Task requirements: List every line in the records below that contains the string "Höchstgehalte". Capitalization must match.

··· Records provided

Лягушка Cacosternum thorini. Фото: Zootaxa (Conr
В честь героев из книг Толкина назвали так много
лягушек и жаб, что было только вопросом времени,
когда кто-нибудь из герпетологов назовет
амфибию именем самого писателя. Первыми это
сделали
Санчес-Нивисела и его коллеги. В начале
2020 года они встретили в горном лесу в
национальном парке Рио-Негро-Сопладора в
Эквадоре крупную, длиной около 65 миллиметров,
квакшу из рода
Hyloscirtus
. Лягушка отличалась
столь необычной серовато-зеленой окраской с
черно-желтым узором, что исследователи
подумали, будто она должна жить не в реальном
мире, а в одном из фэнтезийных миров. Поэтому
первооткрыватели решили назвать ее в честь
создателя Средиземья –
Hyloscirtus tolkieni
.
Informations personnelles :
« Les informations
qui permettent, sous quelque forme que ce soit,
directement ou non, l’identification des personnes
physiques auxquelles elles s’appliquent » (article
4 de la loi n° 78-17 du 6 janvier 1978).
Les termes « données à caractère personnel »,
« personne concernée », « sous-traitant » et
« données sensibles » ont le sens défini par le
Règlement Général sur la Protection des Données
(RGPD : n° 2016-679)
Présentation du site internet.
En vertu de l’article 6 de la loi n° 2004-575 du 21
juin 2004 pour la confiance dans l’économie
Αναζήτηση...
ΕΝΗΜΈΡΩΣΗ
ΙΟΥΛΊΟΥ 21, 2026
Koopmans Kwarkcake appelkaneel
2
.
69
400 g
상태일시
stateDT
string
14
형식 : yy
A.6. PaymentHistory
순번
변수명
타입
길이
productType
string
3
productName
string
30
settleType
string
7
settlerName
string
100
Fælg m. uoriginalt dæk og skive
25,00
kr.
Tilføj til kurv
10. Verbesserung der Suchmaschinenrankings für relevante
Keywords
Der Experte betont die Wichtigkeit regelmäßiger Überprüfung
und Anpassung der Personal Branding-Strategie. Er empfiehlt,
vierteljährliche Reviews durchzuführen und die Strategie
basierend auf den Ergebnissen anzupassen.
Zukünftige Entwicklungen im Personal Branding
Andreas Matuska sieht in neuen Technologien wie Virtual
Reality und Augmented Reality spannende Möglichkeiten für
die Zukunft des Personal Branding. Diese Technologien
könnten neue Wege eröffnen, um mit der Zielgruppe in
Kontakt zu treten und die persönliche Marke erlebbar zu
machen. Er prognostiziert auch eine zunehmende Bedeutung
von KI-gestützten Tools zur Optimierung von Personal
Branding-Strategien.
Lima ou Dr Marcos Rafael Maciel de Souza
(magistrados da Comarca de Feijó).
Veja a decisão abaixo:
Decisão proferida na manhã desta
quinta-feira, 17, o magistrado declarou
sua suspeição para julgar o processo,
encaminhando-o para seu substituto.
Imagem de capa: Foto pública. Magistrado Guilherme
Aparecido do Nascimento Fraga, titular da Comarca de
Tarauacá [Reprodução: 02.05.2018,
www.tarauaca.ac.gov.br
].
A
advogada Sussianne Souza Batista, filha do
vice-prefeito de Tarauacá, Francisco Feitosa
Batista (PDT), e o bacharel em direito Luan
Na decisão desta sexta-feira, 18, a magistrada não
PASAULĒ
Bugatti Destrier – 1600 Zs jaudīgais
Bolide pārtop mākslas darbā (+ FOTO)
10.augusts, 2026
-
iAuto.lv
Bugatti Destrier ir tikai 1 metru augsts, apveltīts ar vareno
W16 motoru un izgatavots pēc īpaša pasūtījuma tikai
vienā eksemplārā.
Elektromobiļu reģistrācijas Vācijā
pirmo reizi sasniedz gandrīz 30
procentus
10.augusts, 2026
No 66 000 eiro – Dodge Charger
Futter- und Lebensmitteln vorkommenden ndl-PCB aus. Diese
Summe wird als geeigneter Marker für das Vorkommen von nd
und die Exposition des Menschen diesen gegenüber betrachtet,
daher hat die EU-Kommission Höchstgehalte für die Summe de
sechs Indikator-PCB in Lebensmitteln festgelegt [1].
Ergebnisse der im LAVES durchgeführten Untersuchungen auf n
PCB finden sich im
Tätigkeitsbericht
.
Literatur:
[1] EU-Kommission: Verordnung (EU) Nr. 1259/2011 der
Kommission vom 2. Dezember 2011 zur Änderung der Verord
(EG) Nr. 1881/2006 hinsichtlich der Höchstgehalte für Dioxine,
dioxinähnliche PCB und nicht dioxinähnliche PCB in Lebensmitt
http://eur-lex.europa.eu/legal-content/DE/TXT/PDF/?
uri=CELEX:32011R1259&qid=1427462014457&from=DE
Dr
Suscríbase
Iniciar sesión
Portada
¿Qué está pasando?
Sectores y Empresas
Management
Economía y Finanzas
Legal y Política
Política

······

Task response:
daher hat die EU-Kommission Höchstgehalte für die Summe de
(EG) Nr. 1881/2006 hinsichtlich der Höchstgehalte für Dioxine,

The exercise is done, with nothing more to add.